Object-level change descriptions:
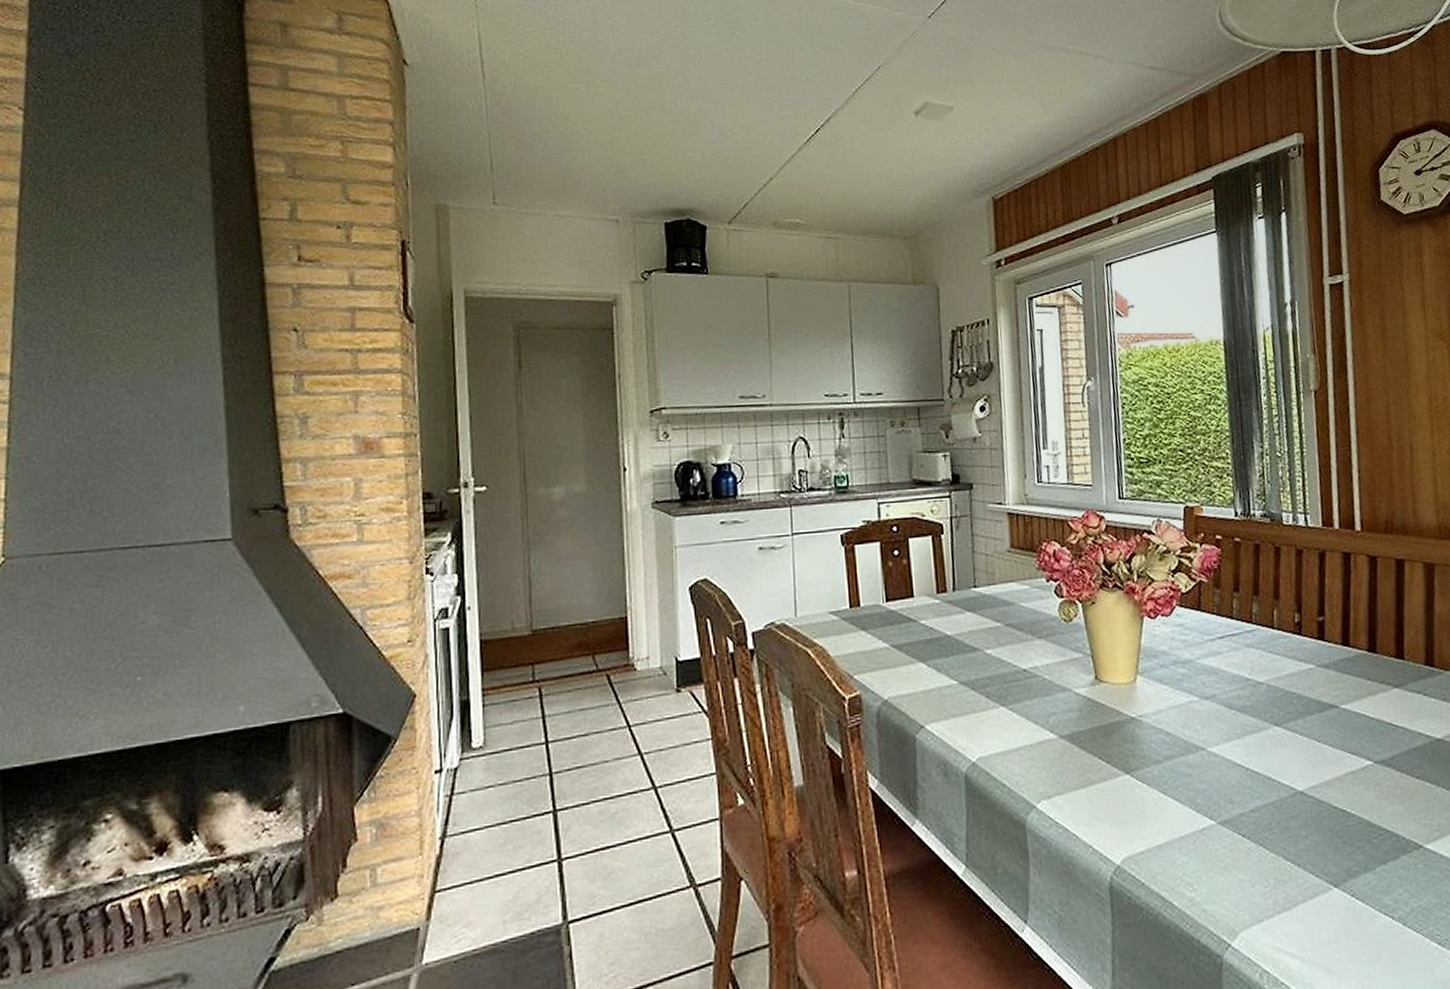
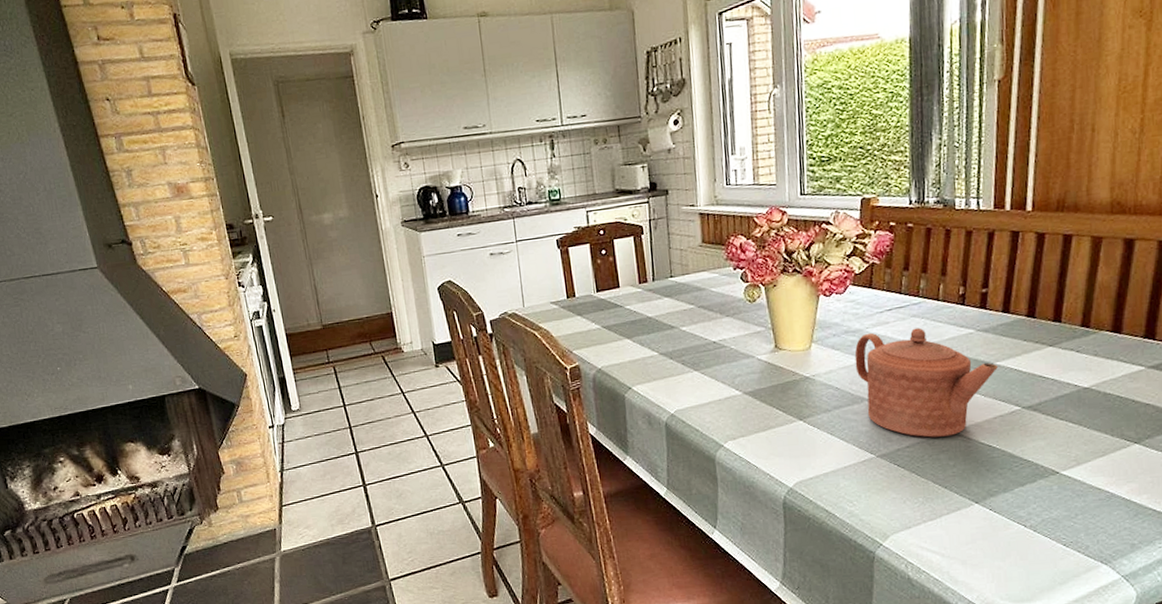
teapot: none [1185,660,1344,799] -> present [854,327,998,438]

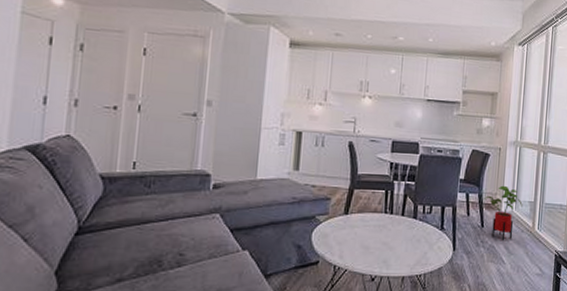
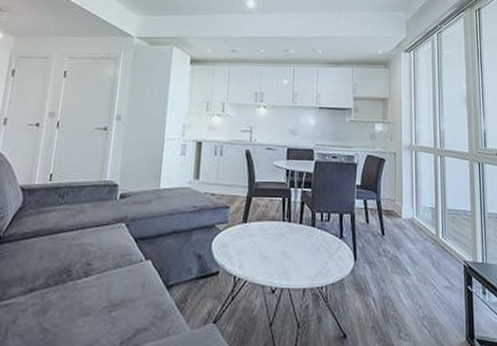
house plant: present [484,185,523,242] -> none [383,191,423,251]

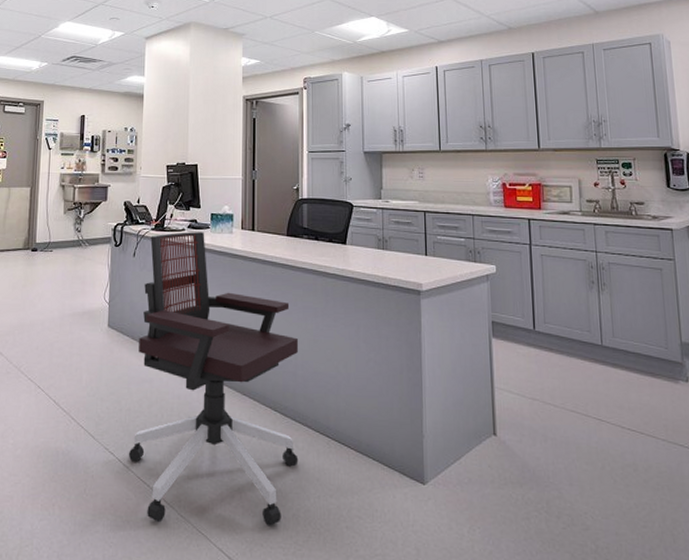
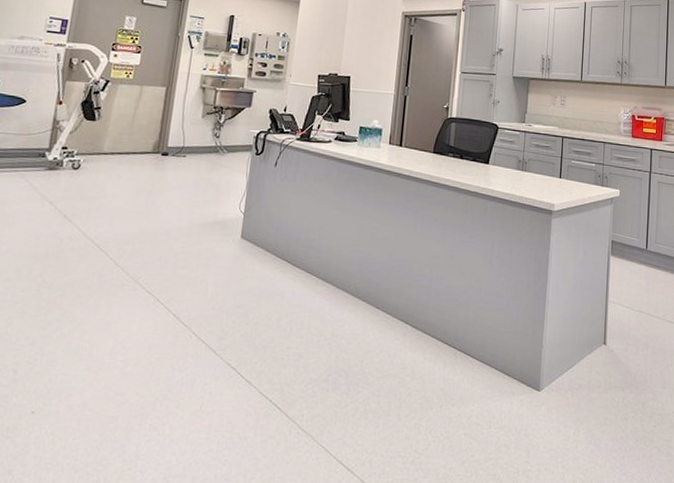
office chair: present [128,232,299,526] -> none [251,143,436,438]

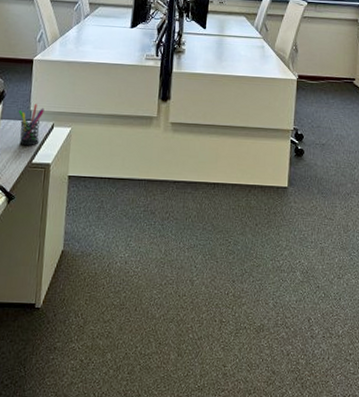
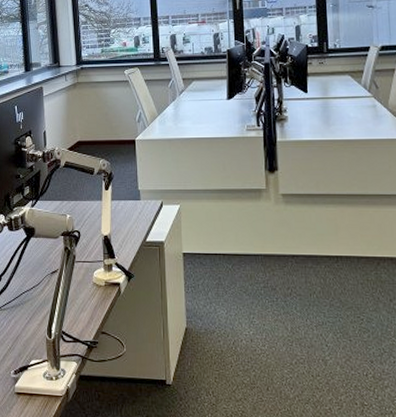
pen holder: present [18,104,45,146] -> none [127,183,152,225]

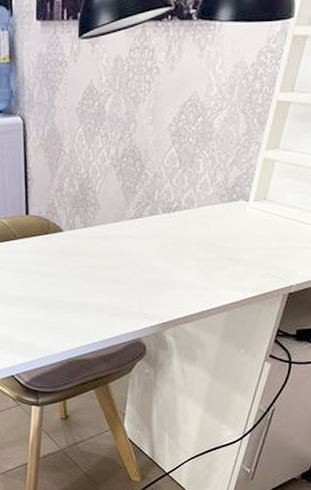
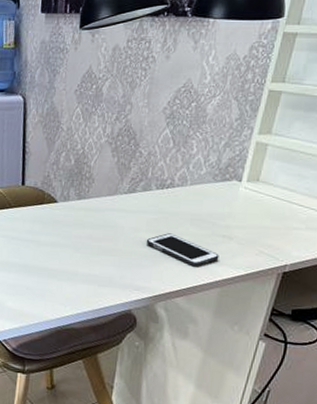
cell phone: none [153,258,226,292] -> present [146,233,219,267]

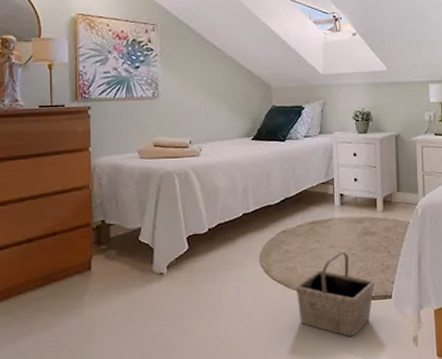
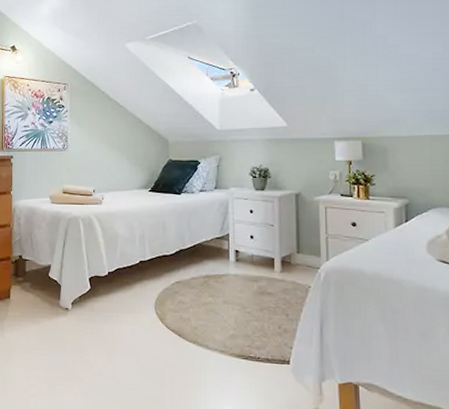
basket: present [295,251,374,336] -> none [189,308,271,397]

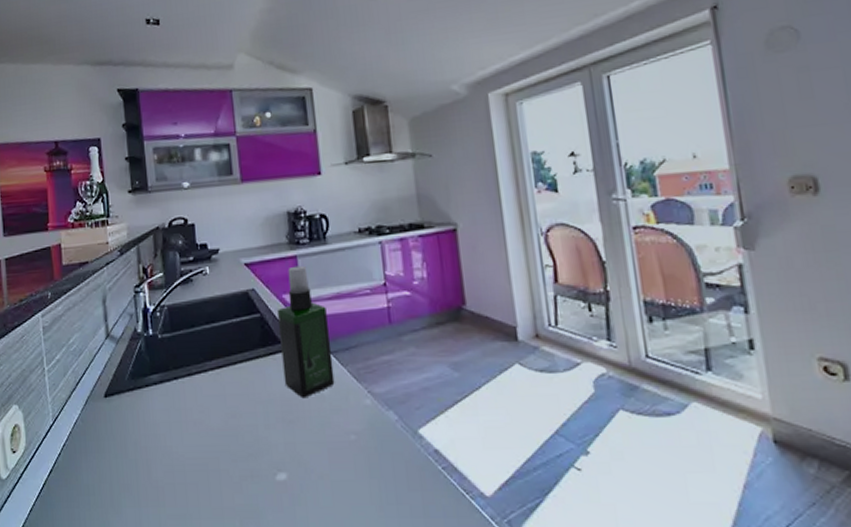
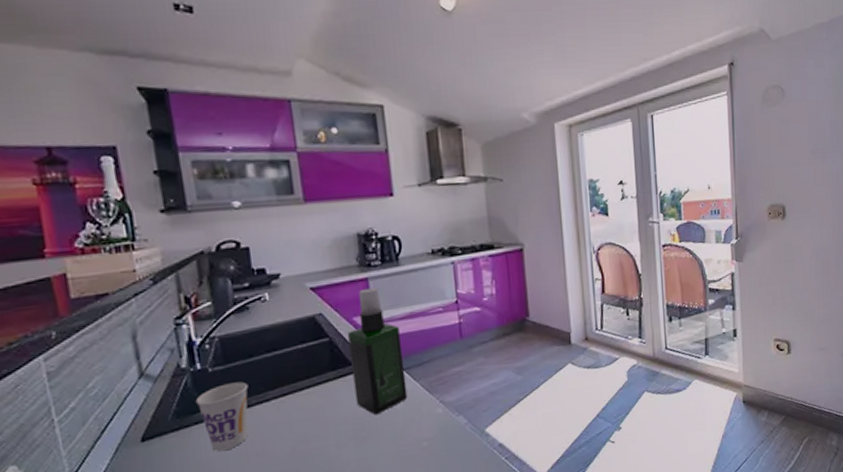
cup: none [147,350,190,416] -> present [195,381,249,452]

• _EXERCISE BRIEF_: Each record is to be written out exactly. No picture goes in.

• _YOUR RESPONSE_:
teapot: none [1185,660,1344,799] -> present [854,327,998,438]

house plant: present [484,185,523,242] -> none [383,191,423,251]

office chair: present [128,232,299,526] -> none [251,143,436,438]

pen holder: present [18,104,45,146] -> none [127,183,152,225]

cell phone: none [153,258,226,292] -> present [146,233,219,267]

basket: present [295,251,374,336] -> none [189,308,271,397]

cup: none [147,350,190,416] -> present [195,381,249,452]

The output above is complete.